» **WRITTEN INSTRUCTION**: Set down every line of the pressed plant sheet data below, keeping each field name and value unchanged and in the same order.

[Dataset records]
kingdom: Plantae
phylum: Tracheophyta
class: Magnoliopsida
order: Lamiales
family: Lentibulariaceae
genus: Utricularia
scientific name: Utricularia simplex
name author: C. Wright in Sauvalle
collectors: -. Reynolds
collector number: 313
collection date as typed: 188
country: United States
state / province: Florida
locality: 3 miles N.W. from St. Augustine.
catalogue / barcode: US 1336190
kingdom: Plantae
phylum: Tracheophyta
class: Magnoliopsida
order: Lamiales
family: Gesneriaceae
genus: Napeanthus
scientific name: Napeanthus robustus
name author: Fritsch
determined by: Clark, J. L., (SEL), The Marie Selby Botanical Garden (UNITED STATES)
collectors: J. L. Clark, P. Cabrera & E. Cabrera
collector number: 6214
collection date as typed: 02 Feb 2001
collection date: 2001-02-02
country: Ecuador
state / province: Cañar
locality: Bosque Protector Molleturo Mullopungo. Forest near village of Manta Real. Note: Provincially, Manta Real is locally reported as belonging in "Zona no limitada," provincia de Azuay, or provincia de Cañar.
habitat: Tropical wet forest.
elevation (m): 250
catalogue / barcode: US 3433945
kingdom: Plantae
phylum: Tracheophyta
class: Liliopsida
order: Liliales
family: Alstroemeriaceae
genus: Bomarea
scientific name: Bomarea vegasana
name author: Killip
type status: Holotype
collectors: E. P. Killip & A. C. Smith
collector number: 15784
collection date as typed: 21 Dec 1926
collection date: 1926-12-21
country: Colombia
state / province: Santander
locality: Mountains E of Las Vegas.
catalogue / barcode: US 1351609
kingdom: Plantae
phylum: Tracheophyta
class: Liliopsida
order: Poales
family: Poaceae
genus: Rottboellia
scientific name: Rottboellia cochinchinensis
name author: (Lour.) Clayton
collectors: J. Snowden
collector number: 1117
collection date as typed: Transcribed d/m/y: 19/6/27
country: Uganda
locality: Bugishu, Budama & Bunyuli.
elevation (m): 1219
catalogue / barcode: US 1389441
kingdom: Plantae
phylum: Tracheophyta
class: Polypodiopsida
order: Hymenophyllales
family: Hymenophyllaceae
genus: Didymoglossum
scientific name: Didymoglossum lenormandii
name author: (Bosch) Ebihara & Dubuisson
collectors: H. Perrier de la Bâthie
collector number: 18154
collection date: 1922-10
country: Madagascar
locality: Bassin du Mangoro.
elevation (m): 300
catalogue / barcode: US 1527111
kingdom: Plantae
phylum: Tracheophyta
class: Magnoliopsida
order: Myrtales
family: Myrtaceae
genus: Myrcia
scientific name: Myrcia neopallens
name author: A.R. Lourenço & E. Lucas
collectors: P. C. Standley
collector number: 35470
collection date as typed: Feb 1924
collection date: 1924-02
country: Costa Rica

» **PROBLEM SOLUTION**:
kingdom: Plantae
phylum: Tracheophyta
class: Magnoliopsida
order: Lamiales
family: Lentibulariaceae
genus: Utricularia
scientific name: Utricularia simplex
name author: C. Wright in Sauvalle
collectors: -. Reynolds
collector number: 313
collection date as typed: 188
country: United States
state / province: Florida
locality: 3 miles N.W. from St. Augustine.
catalogue / barcode: US 1336190
kingdom: Plantae
phylum: Tracheophyta
class: Magnoliopsida
order: Lamiales
family: Gesneriaceae
genus: Napeanthus
scientific name: Napeanthus robustus
name author: Fritsch
determined by: Clark, J. L., (SEL), The Marie Selby Botanical Garden (UNITED STATES)
collectors: J. L. Clark, P. Cabrera & E. Cabrera
collector number: 6214
collection date as typed: 02 Feb 2001
collection date: 2001-02-02
country: Ecuador
state / province: Cañar
locality: Bosque Protector Molleturo Mullopungo. Forest near village of Manta Real. Note: Provincially, Manta Real is locally reported as belonging in "Zona no limitada," provincia de Azuay, or provincia de Cañar.
habitat: Tropical wet forest.
elevation (m): 250
catalogue / barcode: US 3433945
kingdom: Plantae
phylum: Tracheophyta
class: Liliopsida
order: Liliales
family: Alstroemeriaceae
genus: Bomarea
scientific name: Bomarea vegasana
name author: Killip
type status: Holotype
collectors: E. P. Killip & A. C. Smith
collector number: 15784
collection date as typed: 21 Dec 1926
collection date: 1926-12-21
country: Colombia
state / province: Santander
locality: Mountains E of Las Vegas.
catalogue / barcode: US 1351609
kingdom: Plantae
phylum: Tracheophyta
class: Liliopsida
order: Poales
family: Poaceae
genus: Rottboellia
scientific name: Rottboellia cochinchinensis
name author: (Lour.) Clayton
collectors: J. Snowden
collector number: 1117
collection date as typed: Transcribed d/m/y: 19/6/27
country: Uganda
locality: Bugishu, Budama & Bunyuli.
elevation (m): 1219
catalogue / barcode: US 1389441
kingdom: Plantae
phylum: Tracheophyta
class: Polypodiopsida
order: Hymenophyllales
family: Hymenophyllaceae
genus: Didymoglossum
scientific name: Didymoglossum lenormandii
name author: (Bosch) Ebihara & Dubuisson
collectors: H. Perrier de la Bâthie
collector number: 18154
collection date: 1922-10
country: Madagascar
locality: Bassin du Mangoro.
elevation (m): 300
catalogue / barcode: US 1527111
kingdom: Plantae
phylum: Tracheophyta
class: Magnoliopsida
order: Myrtales
family: Myrtaceae
genus: Myrcia
scientific name: Myrcia neopallens
name author: A.R. Lourenço & E. Lucas
collectors: P. C. Standley
collector number: 35470
collection date as typed: Feb 1924
collection date: 1924-02
country: Costa Rica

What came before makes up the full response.